Appellate Ruling Highlights Burdens for Proving Lost Profit Damages in Landlord-Tenant Disputes

A recent opinion by the Fourth District Court of Appeal serves as a reminder to commercial tenants of the challenges of proving lost profit damages in landlord-tenant disputes.

In the case of Victoriana Building, LLC v. Ft. Lauderdale Surgical Center, LLC, the landlord appealed the circuit court’s final judgment in the tenant’s favor regarding the landlord’s breach of the lease, and the tenant cross-appealed the lower court’s decision not to award it damages for alleged lost business value or out-of-pocket expenses.

The appellate panel affirmed the circuit court’s findings in favor of the tenant and guarantor on the liability issues, and it also reversed the denial of the tenant’s out-of-pocket expenses claim. However, the court affirmed the lower court’s denial of the tenant’s lost business value claim.

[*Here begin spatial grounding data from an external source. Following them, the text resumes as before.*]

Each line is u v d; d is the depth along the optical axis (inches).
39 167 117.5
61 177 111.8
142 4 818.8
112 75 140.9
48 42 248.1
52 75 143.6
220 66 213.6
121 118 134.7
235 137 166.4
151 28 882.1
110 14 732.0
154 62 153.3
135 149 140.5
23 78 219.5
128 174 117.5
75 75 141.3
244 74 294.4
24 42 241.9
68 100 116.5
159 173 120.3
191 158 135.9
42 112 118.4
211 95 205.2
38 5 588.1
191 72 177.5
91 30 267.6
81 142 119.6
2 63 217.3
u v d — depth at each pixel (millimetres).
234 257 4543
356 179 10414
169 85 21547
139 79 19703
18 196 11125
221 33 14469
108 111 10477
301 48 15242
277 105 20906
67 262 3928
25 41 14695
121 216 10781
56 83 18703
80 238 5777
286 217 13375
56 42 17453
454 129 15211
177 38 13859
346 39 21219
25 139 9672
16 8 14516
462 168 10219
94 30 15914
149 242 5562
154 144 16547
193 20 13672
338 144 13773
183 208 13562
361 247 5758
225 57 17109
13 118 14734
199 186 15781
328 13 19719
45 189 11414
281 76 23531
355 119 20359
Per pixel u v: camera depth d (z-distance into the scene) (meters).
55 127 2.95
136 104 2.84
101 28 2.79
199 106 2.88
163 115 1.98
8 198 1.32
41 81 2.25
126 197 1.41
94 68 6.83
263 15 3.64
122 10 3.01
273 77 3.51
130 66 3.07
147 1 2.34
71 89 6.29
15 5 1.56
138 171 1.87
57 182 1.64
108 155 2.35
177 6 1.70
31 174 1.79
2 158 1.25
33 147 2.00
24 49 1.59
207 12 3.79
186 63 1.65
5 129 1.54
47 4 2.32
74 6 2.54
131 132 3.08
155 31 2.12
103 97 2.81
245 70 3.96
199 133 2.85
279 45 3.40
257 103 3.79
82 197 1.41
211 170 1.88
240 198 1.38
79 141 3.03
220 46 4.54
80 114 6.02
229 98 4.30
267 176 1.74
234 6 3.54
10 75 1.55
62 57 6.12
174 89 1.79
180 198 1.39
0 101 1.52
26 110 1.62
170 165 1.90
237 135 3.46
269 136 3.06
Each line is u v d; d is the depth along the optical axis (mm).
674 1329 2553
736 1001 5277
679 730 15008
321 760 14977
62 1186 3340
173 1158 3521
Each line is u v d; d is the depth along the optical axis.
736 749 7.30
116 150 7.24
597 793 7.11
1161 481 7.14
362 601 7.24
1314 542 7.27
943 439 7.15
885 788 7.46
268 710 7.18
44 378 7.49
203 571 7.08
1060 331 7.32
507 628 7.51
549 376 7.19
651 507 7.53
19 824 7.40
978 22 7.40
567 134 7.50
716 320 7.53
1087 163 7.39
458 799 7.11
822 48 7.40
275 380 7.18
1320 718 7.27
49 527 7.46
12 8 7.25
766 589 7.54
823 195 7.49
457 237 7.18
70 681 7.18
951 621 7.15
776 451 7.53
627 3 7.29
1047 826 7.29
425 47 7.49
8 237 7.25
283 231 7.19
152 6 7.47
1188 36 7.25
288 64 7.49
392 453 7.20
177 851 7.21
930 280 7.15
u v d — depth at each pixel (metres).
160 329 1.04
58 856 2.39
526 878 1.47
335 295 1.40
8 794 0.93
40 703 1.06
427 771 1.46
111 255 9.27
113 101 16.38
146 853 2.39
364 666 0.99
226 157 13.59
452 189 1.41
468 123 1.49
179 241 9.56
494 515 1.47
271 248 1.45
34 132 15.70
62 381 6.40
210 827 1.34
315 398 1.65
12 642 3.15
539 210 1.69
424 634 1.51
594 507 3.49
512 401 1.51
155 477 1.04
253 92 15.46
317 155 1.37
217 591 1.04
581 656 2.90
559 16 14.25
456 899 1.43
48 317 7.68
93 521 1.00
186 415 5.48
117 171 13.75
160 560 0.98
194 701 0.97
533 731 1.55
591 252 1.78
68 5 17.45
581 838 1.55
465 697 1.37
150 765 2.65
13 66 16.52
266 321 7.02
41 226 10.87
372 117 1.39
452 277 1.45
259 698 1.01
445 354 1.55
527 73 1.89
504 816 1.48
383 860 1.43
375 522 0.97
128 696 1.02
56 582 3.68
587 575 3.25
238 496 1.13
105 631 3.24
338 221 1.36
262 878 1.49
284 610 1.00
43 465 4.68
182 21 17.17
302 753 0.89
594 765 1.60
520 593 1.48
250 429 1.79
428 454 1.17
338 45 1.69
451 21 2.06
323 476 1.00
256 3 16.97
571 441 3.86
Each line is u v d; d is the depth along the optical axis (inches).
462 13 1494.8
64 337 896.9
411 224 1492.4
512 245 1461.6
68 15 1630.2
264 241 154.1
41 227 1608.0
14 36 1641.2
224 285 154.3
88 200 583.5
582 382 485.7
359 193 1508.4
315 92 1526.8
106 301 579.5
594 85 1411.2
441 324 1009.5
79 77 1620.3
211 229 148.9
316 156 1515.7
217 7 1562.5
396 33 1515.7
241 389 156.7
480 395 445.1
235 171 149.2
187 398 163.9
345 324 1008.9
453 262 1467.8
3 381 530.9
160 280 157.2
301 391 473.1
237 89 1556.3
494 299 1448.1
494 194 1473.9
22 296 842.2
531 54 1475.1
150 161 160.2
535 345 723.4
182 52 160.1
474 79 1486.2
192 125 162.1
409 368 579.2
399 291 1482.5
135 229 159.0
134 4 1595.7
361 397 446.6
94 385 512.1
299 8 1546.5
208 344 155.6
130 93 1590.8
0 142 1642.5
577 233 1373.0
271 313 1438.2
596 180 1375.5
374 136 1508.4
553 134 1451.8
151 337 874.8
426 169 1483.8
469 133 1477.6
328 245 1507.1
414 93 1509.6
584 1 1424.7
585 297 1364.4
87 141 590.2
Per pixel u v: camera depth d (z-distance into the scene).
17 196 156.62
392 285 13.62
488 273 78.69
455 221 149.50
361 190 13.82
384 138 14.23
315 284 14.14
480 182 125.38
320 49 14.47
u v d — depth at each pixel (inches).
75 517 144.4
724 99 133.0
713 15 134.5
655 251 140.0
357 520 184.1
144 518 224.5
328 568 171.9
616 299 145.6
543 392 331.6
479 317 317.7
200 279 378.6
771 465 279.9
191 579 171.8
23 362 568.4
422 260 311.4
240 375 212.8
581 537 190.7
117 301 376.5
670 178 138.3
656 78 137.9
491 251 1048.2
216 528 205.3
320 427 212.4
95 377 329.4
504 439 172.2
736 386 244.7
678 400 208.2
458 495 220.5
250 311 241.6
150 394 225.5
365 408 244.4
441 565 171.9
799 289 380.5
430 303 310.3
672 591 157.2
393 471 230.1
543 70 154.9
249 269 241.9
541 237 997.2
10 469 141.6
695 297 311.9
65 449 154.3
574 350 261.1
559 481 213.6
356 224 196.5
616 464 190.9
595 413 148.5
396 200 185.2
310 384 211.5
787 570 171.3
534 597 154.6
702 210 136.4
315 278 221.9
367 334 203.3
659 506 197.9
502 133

On the liability issues, the appellate court concluded that the trial court properly determined that “the landlord first breached the lease by failing to provide code-compliant means of fire egress, and that the tenant therefore was excused from any further obligation under the lease.” Because the lease required the tenant to prepare the premises for the tenant’s specific use, and because the landlord breached its obligations under the lease, the appellate court found the landlord liable for all of the tenant’s out-of-pocket expenses to build out the space. 4dca.jpg These expenses totaled more than $975,000. Property owners should take note that a landlord can be liable for a tenant’s construction costs if it fails to perform its obligations under a lease.

As to the tenant’s lost business value claim, the appellate court found as follows with respect to the ruling by the trial court:

[T]he court properly determined that the tenant’s proof was speculative and therefore insufficient. “Lost profits are typically proven by one of two methods: (1) the before and after theory; or (2) the yardstick test.” (citation omitted). “The yardstick test is generally used when a business has not been established long enough to compile an earnings record that would sufficiently demonstrate lost profits and compares the profits of businesses that are closely comparable to the plaintiff’s.” (citation and quotation marks omitted). Here, the tenant’s expert consultant, in analyzing the viability of the tenant’s proposed facility, did not evaluate any comparable facility’s profitability as a “yardstick,” and the tenant’s expert CPA acknowledged that his report, which was based on the consultant’s report and forecast, was only “as good or as bad as [the consultant’s] forecast.” Thus, the tenant’s proof was insufficient.

Just as landlords should be aware of their potential liability for failure to perform their lease obligations, tenants also should be aware that an award of any damages other than out-of-pocket expenses will require additional proof. This appellate opinion illustrates that businesses which are seeking lost profit damages must understand the nature of the expert analysis and testimony that the courts will require in order to support their claims.